Page 3 sur 26 - Philippe Caubère – Claudine et le théâtre – Pièce -
PRÉFACE
DE CLAUDINE ET LE THÉÂTRE
Ré-écrire une pièce de théâtre est une chose qui ne se fait pas. Rajouter plutôt que couper, encore
moins. Parler de la même chose depuis vingt ans — bientôt plus —, ne se fait pas du tout. Bref, je fais rien
comme il faut : il faut faire du nouveau, passer à autre chose, oublier, renier, estimer qu’on a déjà
suffisamment parlé de ceci, de cela, ne pas se répéter, ne pas se caricaturer, je ne sais quoi encore. Oui, mais,
j’ai lu dans le journal Première — journal populaire de cinéma — une interview de Johnny Hallyday dans
laquelle, à la question qu’on lui pose : “ Quelle est votre devise ? ”, il répond : “ Exister, c’est persister ”. Et
j’ai confiance en Johnny parce que c’est un grand artiste ; peut-être un des plus grands de notre époque. Et
puis, je relie ça, je ne sais pas pourquoi, à une chose que m’avait dite Ariane Mnouchkine en 1986. Elle
m’avait invité chez elle à déjeuner et, comme je me plaignais du fait que mon travail solitaire m’accaparait
complètement et depuis plusieurs années déjà, m’avait fait cette remarque, — tout en me préparant une belle
escalope à la crème — : “ Ah, Philippe, que veux-tu : l’art, c’est long ! ”
Oui : c’est long. J’avais été bouleversé par le film de Jacques Rivette : La Belle noiseuse, dans lequel
le peintre, joué par Michel Piccoli, mure sa plus belle œuvre pour vendre à son marchand une œuvre moins
belle, mais moins dangereuse. Il m’a toujours semblé que L’Homme qui danse, œuvre comique rêvée en 1980
au cours des improvisations que je faisais devant Jean-Pierre Tailhade et Clémence Massart, était ma “belle
noiseuse”. Durant les trois ans de la Danse du Diable, puis tout le temps ensuite, beaucoup plus long, du
Roman d’un acteur, je pensais à mon œuvre murée, me disant qu’elle ne verrait peut-être jamais le jour. Il se
trouve que j’avais déjà vécu ça. Le très beau spectacle du Théâtre du Soleil : L’Âge d’Or, en 1976, n’avait été
qu’un ersatz de ce que nous avions rêvé, et bien plus que rêvé : improvisé et presque réalisé. “Nous”, je veux
dire : les acteurs et notre metteur-en-scène-auteur. Il aurait suffi, après le film Molière, de s’y remettre,
c’est-à-dire de ressortir nos improvisations de leurs cartons et de leurs bandes magnétiques, puis d’organiser
cette matière dans le sens qu’Ariane voulait lui donner pendant la création, pour que le public puisse assister,
au fur et à mesure des jours et des semaines — le spectacle devait être en perpétuelle transformation —, à
l’une des plus belles aventures théâtrales du XXème siècle. Ce qui fut et restera loin, très loin, d’être le cas.
Mais, à l’époque, enclins à cette espèce de révisionnisme déjà à la mode, cette sorte d’anti-nostalgisme
primaire dont se targuent, je ne sais pas pourquoi, les gens de théâtre ; cédant enfin, il faut bien l’avouer,
devant les problèmes de troupe, nous nous étions résignés à jeter tout ça à la poubelle, avec nos expériences,
notre enthousiasme, notre amitié, bref : notre jeunesse.
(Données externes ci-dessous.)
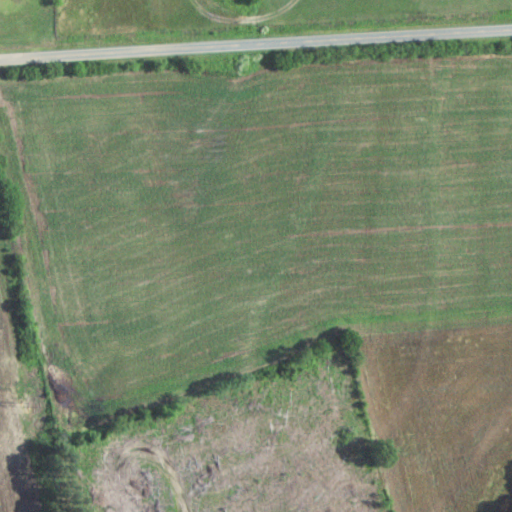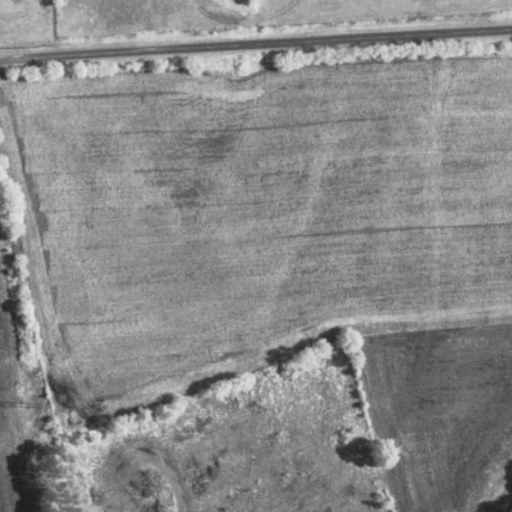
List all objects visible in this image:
road: (402, 32)
road: (146, 49)
crop: (12, 409)
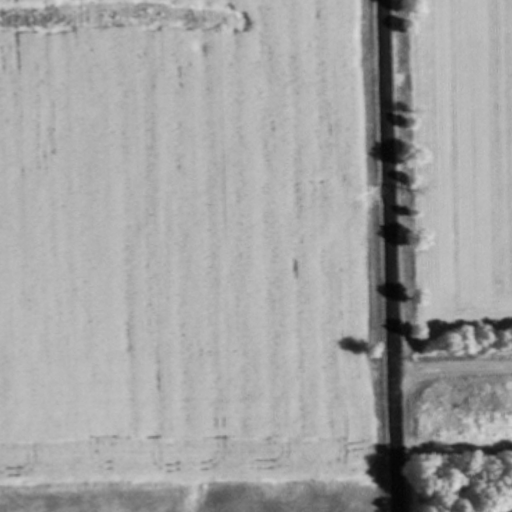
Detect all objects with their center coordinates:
road: (391, 256)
J’ai bien envie d’écrire — et tellement que je le fais :
enfoirés que nous fûmes !
Quelques-uns de ces acteurs-improvisateurs de L’Âge d’Or ne se sont jamais tout à fait remis de cet
“échec” entre guillemets, ni de cette démission sans guillemet. Tels les égyptologues des Sept boules de
cristal qui se réveillent régulièrement et au même moment sur leur lit d’hôpital pour s’agiter tous ensemble,
ils se réveillent et s’agitent, en proie au même cauchemar, épouvantable pour eux, incompréhensible pour les
autres. Il est certain, en tous cas, que travail que j’accomplis depuis vingt ans — qui m’occupera peut-être
toute ma vie… — est le fruit de cette étrange maladie. Et que cet éternel regret, cette nostalgie inconsolable,
l’expliquent et le fondent ; tout autant que le double traumatisme que fut pour moi la mort de ma mère
pendant le tournage de Molière , suivie presque aussitôt de ma séparation d’avec Ariane. C’est qu’en fait,
nous n’avions pas craqué devant je ne sais quels avatars de la “création collective”, comme nous voulions
nous en convaincre à l’époque, mais bien devant les vraies, les seules difficultés que posent la véritable
écriture théâtrale : celle qui naît des acteurs.
C’est pour cela que je m’efforce d’éviter de reproduire la même erreur au sein de mon propre travail.